The Future of Humanity Institute (FHI) has released its report and recommendations on machine learning and artificial intelligence. The report analyses the landscape of current developments in these fields and advises policymakers, researchers and innovators working in the disciplines of machine learning and AI on ways to mitigate potential future harms. These harms might include the expansion of current threats, introduction of new threats, and changes to the character of threats. The FHI’s report summarises the work it carried out on digital, physical and political security at the University of Oxford in February 2017 and includes subsequent research stemming from the workshop.

The FHI makes several recommendations in its report, including the expansion of the range of stakeholders to be involved in discussing and addressing these challenges, and exhorting developers, researchers and engineers to take seriously the possibility that their work might be put to malicious purposes.

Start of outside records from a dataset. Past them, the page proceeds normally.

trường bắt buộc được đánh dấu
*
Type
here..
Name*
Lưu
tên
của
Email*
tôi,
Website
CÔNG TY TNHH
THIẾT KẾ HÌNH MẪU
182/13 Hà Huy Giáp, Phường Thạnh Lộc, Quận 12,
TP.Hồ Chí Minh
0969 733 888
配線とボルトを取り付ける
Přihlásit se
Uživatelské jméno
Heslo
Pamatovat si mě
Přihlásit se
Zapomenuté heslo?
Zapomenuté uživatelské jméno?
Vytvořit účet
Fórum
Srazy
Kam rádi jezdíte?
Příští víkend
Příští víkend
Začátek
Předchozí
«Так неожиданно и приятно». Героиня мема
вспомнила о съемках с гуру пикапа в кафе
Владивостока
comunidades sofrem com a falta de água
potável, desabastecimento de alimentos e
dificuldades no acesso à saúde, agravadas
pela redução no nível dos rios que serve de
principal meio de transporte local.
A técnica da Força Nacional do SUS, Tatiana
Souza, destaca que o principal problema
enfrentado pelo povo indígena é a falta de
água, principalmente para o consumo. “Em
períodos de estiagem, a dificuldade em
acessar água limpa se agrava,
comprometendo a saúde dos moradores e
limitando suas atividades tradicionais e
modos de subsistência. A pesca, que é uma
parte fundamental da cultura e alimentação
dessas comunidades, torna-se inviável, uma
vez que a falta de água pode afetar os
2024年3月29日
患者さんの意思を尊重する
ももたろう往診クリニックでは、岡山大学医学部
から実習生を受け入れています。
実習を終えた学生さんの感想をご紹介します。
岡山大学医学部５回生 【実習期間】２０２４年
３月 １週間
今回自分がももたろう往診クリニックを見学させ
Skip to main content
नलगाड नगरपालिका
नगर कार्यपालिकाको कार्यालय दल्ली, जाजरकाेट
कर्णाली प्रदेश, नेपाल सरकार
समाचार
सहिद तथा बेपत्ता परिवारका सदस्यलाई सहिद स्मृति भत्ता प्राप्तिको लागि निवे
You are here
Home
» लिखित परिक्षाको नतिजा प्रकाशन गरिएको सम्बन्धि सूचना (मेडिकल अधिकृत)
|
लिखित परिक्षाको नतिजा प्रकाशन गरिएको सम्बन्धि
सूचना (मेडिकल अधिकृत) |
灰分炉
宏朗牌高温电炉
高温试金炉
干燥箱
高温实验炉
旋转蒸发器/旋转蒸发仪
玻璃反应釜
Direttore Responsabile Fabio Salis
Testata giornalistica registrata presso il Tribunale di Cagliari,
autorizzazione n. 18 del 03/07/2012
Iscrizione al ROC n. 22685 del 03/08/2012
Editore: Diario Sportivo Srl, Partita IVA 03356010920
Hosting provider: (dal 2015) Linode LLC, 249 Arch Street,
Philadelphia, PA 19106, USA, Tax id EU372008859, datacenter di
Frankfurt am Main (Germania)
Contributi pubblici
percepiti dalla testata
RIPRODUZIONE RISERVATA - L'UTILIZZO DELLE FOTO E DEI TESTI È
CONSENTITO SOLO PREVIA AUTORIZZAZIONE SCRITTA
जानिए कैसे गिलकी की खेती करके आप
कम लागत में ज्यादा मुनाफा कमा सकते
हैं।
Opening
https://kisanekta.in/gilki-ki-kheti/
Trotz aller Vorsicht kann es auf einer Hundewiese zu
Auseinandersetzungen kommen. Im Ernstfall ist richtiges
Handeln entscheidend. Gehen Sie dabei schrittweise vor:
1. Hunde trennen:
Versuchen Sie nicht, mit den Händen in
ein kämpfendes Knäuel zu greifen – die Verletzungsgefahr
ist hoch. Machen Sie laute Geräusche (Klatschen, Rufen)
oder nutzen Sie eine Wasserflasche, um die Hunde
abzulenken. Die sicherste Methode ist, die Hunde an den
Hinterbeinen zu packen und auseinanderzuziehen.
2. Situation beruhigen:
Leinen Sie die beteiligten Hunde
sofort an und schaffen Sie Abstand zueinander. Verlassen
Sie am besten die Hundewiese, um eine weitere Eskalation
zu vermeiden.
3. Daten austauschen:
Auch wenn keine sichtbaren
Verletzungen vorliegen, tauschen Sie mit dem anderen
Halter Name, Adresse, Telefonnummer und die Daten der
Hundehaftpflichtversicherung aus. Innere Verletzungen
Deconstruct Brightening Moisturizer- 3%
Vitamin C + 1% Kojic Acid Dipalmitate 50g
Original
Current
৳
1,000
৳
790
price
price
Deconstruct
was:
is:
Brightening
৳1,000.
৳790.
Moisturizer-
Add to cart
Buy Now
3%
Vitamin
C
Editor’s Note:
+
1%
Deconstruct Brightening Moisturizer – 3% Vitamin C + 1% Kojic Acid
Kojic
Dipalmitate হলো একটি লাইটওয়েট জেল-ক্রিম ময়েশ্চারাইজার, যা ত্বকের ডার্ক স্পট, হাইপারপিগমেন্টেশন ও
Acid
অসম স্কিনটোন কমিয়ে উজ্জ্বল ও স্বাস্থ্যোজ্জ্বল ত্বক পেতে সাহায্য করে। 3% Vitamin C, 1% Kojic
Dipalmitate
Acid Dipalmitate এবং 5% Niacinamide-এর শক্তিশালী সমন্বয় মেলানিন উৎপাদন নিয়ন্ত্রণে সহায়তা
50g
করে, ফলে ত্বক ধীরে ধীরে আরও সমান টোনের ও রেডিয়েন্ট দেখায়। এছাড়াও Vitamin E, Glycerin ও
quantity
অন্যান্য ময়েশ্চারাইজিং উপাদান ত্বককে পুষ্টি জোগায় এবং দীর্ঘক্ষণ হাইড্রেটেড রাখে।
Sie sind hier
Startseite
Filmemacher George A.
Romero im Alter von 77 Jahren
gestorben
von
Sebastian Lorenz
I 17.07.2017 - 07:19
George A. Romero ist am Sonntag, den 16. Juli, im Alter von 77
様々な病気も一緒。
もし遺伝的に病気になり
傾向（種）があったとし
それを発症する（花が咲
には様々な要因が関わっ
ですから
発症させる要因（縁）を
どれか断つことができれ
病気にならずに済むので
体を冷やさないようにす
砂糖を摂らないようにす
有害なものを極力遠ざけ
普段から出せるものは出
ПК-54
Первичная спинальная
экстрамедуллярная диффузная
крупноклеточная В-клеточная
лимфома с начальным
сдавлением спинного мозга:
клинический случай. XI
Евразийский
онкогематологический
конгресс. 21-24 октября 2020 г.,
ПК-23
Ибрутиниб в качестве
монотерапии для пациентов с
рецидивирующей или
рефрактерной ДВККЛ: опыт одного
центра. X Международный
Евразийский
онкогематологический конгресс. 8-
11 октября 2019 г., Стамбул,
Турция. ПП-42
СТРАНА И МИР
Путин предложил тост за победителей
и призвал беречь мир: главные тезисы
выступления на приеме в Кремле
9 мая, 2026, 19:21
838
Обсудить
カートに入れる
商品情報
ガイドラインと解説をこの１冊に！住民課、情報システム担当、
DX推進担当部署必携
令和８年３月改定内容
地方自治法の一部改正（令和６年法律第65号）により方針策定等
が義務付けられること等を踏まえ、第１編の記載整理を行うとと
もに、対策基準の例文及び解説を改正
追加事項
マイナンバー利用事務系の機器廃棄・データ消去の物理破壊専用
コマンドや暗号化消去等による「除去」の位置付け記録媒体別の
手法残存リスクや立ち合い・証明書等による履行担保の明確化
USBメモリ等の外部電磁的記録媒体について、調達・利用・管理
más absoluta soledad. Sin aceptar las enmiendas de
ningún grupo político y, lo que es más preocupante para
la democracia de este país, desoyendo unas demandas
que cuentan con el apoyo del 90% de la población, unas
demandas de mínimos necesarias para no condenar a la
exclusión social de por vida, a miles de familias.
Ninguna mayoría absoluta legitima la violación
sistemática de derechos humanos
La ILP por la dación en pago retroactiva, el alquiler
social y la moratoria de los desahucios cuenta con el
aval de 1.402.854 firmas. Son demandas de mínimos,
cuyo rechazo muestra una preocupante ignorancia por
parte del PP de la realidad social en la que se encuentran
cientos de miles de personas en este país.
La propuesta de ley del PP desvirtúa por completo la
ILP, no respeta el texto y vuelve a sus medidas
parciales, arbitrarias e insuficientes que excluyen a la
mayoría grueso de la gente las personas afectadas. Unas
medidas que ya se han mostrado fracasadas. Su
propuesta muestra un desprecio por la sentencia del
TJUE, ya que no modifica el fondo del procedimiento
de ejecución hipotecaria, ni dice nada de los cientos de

Professor Marina Jirotka, head of Human-Centred Computing at Oxford University and co-founder of ORBIT, commented, “The FHI’s recommendation on expanding the range of stakeholders aligns with the principles of responsible research and innovation, which use public and stakeholder engagement as one of the tools with which to address the results of ICT research.”

Martin de Heaver, managing director of ORBIT, added, “We particularly welcome the advice that researchers should anticipate possible negative outcomes of their work and seek to mitigate potential harm arising from it. The RRI principles promulgated by the UK Research Councils and ORBIT specifically address the issue of unforeseen consequences to ICT research and we believe that by working to consider additional possible outcomes, negative effects can be reduced.”